Peter Hutchinson is well-known for his Earthworks, with their subtle interventions into the landscape. In his recent show, he exhibited photographs or, better, photo-collages. Various images of gardens, flowers, snow-covered mountains, etc., were cut into little pieces and then reassembled, sometimes also overpainted at connecting places. His theme remains the landscape and here, as in his previous works, he alters what he finds. The actual interventions rely on the suggestive power of photography. Mounds of different colored flowers—flowers that perhaps have never simultaneously bloomed together—are documented as existing in a small space. Yet even without an extensive knowledge of botany, we understand the impossibility of this simultaneity. Landscape is a modern arcadia, without shepherd and song, but with breadth and harmony. To code the individual parts of Hutchinson’s arcadia would be to destroy its unity.
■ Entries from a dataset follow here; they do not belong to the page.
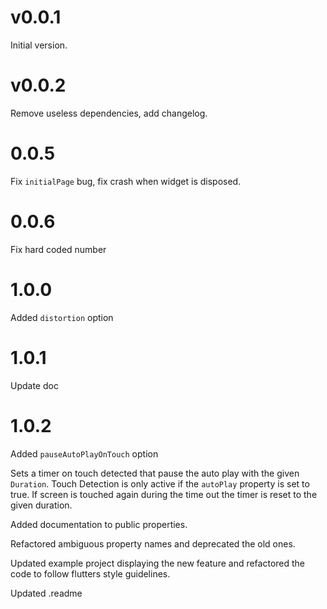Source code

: # v0.0.1

Initial version.

# v0.0.2

Remove useless dependencies, add changelog.

# 0.0.5

Fix `initialPage` bug, fix crash when widget is disposed.

# 0.0.6

Fix hard coded number

# 1.0.0

Added `distortion` option

# 1.0.1

Update doc

# 1.0.2

Added `pauseAutoPlayOnTouch` option

Sets a timer on touch detected that pause the auto play with the given `Duration`.
Touch Detection is only active if the `autoPlay` property is set to true.
If screen is touched again during the time out the timer is reset to the given duration.

Added documentation to public properties.

Refactored ambiguous property names and deprecated the old ones.

Updated example project displaying the new feature and refactored the code to follow flutters style guidelines.

Updated .readme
Beneath the landscapes were small, handwritten texts—poetic remarks that capture the moment of immersion into arcadia, or the unity between Hutchinson and the work. This is a unity that at least since the Enlightenment is no longer plausible. The unity between mankind and nature has disappeared—exactly as has the idea of the individual as a unified social being. Such ideas can only be conjured up by image or word, and even then they remain foreign.

In the second series of works, this concept of unity is also central; here, we see boxes in which various materials are combined in a visual and causal unity. Paramount in each of these works is the principle of reunifying the fragments of reality. Unity is achieved through the relationships among the parts to be found not in real space, but in the space of ideas.

Sabine B. Vogel

Translated from the German by Charles V. Miller.